REGULAMENTAÇÃO
Dulce Luz
21 de janeiro de 2026 às 19:04
A regulamentação do trabalho por aplicativos de entrega e transporte, uma das prioridades do governo Lula para 2026, tem quatro pontos essenciais, conforme destacado pelo ministro da Secretaria-Geral da Presidência, Guilherme Boulos. Em entrevista ao programa "Bom Dia, Ministro" desta quarta-feira (21), o ministro listou as bases da proposta: estabelecer uma remuneração básica mínima para o trabalhador, garantir proteção previdenciária, criar pontos de apoio e descanso nas cidades e assegurar transparência nos algoritmos que gerenciam o trabalho. “Precisamos equilibrar essa balança e vamos equilibrar. Essa é a determinação do presidente Lula”, afirmou Boulos.
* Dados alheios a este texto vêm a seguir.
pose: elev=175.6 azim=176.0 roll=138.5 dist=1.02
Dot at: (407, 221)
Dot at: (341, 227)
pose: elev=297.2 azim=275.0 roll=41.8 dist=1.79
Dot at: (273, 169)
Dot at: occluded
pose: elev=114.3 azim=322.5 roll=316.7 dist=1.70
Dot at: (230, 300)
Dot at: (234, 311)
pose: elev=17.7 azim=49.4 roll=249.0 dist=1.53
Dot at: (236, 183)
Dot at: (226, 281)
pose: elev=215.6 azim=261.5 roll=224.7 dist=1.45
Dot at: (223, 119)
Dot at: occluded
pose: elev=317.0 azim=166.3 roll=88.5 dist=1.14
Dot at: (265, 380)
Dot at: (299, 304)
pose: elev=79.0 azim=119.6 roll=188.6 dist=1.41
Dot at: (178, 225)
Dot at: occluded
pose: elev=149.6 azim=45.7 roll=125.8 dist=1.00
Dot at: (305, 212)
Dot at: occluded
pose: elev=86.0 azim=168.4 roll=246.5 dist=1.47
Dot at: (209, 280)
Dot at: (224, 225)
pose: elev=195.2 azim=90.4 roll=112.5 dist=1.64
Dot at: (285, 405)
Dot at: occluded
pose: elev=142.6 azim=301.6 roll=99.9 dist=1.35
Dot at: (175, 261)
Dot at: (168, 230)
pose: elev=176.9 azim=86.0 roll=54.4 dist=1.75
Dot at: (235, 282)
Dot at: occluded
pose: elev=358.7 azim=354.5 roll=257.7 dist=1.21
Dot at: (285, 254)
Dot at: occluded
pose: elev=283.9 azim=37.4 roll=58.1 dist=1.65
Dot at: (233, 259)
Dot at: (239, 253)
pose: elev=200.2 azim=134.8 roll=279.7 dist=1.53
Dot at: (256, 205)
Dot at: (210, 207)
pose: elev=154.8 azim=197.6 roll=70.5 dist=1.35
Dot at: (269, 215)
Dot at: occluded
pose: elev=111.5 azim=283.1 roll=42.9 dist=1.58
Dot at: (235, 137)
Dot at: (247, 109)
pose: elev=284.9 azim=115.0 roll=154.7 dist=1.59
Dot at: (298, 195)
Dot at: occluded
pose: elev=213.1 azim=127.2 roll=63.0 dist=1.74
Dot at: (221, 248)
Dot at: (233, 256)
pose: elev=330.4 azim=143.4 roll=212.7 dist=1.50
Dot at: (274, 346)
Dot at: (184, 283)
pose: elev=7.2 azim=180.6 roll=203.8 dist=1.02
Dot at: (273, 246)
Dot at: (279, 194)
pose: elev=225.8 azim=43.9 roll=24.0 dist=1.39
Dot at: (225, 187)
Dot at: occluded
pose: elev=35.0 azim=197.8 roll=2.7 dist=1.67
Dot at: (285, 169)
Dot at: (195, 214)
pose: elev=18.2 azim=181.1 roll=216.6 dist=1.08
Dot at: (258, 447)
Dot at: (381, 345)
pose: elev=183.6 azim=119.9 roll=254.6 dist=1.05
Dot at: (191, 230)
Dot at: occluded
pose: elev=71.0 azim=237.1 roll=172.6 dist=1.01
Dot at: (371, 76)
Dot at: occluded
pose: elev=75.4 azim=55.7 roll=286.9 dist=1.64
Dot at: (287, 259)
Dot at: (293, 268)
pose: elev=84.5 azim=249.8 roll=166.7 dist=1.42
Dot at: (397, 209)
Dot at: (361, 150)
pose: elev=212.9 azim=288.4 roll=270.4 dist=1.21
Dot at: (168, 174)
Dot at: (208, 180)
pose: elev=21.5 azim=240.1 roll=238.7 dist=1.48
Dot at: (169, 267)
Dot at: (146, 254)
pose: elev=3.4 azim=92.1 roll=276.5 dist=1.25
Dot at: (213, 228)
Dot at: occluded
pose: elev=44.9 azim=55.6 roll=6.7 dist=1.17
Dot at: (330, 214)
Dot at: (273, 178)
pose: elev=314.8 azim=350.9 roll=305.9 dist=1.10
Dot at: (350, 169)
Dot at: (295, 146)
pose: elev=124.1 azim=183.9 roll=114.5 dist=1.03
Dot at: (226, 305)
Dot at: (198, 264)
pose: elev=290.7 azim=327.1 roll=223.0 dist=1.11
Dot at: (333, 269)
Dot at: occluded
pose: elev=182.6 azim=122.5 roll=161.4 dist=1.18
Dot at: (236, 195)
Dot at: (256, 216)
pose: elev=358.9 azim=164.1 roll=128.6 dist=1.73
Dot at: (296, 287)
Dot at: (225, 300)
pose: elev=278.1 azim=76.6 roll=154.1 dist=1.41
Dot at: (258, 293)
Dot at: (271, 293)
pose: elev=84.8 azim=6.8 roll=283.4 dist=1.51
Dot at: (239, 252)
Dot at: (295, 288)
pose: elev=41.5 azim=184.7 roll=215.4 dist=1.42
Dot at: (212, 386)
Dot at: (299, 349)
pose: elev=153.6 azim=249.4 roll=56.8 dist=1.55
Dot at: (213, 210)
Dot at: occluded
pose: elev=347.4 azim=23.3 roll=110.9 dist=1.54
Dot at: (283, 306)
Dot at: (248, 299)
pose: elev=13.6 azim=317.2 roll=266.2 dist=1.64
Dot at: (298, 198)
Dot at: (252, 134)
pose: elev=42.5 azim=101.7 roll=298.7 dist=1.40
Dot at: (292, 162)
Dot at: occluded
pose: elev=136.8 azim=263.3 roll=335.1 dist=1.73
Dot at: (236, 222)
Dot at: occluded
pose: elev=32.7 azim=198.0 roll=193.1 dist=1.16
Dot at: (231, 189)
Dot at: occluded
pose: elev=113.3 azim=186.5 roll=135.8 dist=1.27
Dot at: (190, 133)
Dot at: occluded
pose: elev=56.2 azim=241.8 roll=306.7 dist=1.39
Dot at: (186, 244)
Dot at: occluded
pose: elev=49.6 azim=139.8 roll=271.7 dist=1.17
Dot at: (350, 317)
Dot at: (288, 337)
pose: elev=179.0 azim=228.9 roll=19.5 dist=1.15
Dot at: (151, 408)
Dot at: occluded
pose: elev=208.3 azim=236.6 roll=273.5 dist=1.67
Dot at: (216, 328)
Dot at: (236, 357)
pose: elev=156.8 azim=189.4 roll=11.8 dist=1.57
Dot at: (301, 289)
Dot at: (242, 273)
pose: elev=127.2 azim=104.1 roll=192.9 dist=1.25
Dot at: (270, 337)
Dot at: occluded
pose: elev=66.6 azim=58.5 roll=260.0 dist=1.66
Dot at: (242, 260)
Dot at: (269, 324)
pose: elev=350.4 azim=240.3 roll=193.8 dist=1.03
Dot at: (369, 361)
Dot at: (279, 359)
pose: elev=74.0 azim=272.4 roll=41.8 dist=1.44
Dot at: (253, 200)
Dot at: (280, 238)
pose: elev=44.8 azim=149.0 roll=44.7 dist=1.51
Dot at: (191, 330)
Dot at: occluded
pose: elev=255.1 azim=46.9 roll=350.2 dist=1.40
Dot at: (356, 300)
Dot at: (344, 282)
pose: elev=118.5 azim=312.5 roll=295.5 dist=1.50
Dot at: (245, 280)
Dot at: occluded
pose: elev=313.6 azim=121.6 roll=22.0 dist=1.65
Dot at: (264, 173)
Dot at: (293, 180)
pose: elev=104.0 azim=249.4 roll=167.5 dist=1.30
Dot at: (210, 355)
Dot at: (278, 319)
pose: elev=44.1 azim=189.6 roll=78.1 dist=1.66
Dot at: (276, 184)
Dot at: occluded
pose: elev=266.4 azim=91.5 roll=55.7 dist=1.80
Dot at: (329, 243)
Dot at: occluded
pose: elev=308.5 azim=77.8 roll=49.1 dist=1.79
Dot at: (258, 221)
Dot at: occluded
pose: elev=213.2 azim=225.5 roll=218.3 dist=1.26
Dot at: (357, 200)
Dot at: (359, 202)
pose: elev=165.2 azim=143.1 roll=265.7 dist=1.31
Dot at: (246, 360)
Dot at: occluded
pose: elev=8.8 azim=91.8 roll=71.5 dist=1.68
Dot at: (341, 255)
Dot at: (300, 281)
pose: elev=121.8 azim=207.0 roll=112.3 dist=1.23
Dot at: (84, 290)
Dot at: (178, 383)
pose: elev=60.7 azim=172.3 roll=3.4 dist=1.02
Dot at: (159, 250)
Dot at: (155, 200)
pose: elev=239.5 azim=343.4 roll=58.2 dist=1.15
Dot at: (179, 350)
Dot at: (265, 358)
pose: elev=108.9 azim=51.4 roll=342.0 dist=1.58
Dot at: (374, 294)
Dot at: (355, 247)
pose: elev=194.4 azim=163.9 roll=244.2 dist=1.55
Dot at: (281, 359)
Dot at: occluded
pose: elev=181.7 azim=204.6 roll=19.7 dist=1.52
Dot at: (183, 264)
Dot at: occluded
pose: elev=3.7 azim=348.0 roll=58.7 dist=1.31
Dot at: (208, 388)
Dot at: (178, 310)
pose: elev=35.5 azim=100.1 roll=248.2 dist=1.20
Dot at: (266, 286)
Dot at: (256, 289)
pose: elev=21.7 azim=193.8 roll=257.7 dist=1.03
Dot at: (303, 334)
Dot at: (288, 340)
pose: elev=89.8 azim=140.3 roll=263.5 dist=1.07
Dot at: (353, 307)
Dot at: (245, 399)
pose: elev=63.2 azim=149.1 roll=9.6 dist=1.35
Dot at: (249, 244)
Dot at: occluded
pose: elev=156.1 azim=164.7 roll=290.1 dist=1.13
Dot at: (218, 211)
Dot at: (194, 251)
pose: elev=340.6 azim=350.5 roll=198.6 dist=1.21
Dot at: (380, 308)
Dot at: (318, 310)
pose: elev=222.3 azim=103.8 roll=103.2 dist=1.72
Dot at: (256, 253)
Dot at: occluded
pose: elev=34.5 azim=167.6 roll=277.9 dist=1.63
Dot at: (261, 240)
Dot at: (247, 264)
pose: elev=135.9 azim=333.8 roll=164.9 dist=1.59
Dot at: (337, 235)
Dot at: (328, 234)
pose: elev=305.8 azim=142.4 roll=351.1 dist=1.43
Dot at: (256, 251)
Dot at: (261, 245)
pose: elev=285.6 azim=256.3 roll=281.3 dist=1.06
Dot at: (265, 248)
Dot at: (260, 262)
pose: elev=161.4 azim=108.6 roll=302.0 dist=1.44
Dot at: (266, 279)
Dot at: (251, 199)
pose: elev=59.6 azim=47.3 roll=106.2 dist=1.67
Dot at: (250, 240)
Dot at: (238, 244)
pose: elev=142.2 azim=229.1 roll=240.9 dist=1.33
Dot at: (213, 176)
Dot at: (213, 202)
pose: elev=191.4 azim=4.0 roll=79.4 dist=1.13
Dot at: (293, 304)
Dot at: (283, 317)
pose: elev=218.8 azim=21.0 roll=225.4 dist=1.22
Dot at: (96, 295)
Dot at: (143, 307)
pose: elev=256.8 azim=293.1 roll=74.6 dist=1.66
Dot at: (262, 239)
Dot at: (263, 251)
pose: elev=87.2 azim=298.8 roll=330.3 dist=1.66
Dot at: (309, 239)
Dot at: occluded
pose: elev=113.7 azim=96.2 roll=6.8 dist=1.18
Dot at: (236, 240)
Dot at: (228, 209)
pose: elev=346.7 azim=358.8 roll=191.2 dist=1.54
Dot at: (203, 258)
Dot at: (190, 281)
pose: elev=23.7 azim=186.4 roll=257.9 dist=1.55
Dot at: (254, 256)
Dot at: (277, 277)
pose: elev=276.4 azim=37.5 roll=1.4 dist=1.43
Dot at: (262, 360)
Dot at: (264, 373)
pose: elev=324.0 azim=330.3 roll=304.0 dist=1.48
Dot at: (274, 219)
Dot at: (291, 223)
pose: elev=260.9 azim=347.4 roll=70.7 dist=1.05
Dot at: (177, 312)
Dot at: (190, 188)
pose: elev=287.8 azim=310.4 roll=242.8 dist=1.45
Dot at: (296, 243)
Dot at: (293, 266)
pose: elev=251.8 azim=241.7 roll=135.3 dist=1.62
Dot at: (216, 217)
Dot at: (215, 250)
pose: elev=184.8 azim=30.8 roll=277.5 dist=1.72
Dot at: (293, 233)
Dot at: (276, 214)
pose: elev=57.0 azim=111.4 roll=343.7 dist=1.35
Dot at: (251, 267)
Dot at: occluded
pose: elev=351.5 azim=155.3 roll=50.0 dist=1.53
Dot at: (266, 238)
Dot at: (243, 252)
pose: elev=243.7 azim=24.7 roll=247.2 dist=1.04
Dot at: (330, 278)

Os quatro pontos defendidos por Boulos visam corrigir distorções que, na avaliação do governo, caracterizam a relação atual entre plataformas e trabalhadores. O primeiro ponto é a criação de uma remuneração mínima por corrida ou entrega, acompanhada da redução da chamada "taxa de retenção", percentual que as plataformas ficam com cada serviço e que é definido por um algoritmo. O segundo pilar é a garantia de proteção previdenciária, assegurando ao trabalhador cobertura em caso de acidente ou doença. O terceiro ponto trata da criação de infraestrutura: “Os trabalhadores não têm onde carregar celular, usar o banheiro. Esses pontos de apoio, de descanso, são responsabilidade das empresas”, explicou o ministro. Por fim, Boulos defendeu a transparência obrigatória dos algoritmos que determinam valores, distribuição de serviços e até bloqueio de contas, sobre os quais os trabalhadores não têm controle ou entendimento hoje.
A defesa por uma nova regulação parte da crítica ao modelo atual, onde, segundo Boulos, os custos e riscos são integralmente suportados pelo trabalhador, enquanto as plataformas mantêm uma fatia considerável do valor pago pelo usuário. “O trabalho é dele, o custo com o carro é dele, o custo com o combustível é dele, o risco se tiver um acidente é dele. Todo ônus está com ele”, argumentou o ministro. Ele criticou as taxas cobradas: “Por essa intermediação tecnológica, sem assumir risco e custo, eles ficam com 40, 50% de cada corrida. Isso não é taxa de retenção, é taxa de extorsão”.
Para transformar essas diretrizes em lei, o governo está em articulação com o Congresso Nacional. Boulos anunciou que uma reunião de trabalho está marcada para a primeira semana de fevereiro com o presidente da Câmara, Hugo Motta, e o relator do projeto de lei sobre o tema, deputado Augusto Coutinho. O objetivo é garantir o avanço e a votação da proposta, que o governo espera ver aprovada ainda no primeiro semestre de 2026. Esse esforço legislativo é subsidiado por um Grupo de Trabalho Técnico criado pelo governo, que deve apresentar um relatório final com propostas detalhadas em até dez dias.

proposta, no entanto, enfrenta resistência. Representantes das empresas do setor, reunidos na Associação Brasileira de Mobilidade e Tecnologia (Amobitec), criticaram o projeto em discussão, argumentando que ele altera profundamente o modelo de negócios, impõe um controle de preços e pode levar a um aumento de custos para o consumidor final e a uma redução na demanda. Um dos pontos específicos em discussão no Congresso é a fixação de um limite máximo de 30% para a comissão das plataformas sobre o valor de cada serviço. Apesar das críticas do setor, o governo mantém a defesa da regulação como forma de estabelecer condições mais justas para uma atividade que envolve milhões de trabalhadores no país.